Stored data:
——————

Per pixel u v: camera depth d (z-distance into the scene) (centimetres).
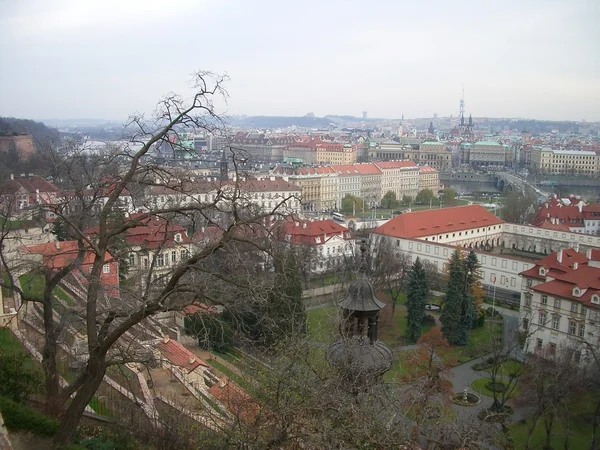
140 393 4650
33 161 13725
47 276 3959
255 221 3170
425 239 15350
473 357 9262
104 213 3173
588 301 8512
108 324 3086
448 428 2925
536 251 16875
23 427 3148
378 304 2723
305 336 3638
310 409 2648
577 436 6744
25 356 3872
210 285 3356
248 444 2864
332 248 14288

——————

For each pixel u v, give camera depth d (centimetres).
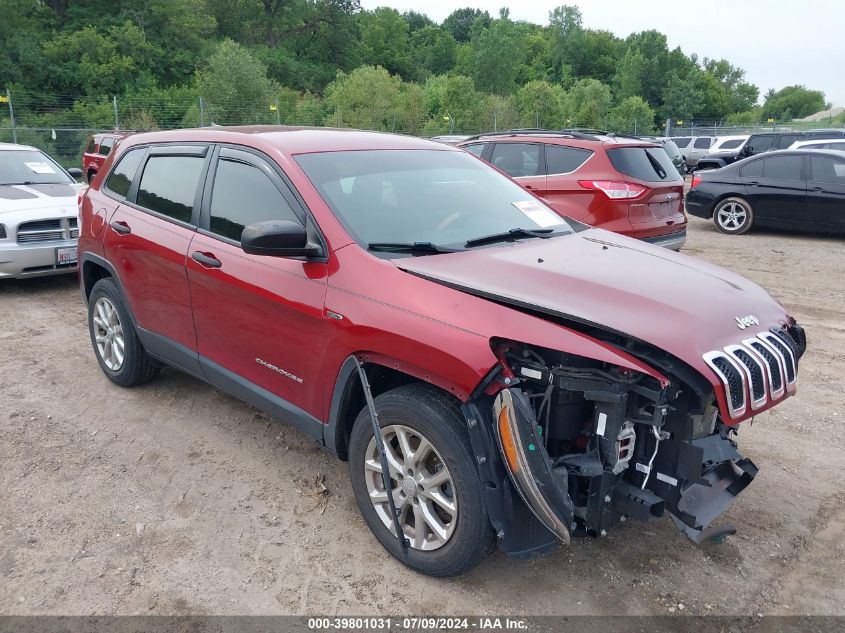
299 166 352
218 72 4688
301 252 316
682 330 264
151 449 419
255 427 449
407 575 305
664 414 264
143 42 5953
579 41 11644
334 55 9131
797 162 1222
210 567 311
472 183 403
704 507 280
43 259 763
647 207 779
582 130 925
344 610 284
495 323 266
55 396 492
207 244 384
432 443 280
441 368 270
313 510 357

——————

● WHAT YOU HAVE TO DO
Within the entries above, report how many lines include "depth", and keep the answer to the number.

● EXERCISE OUTPUT
2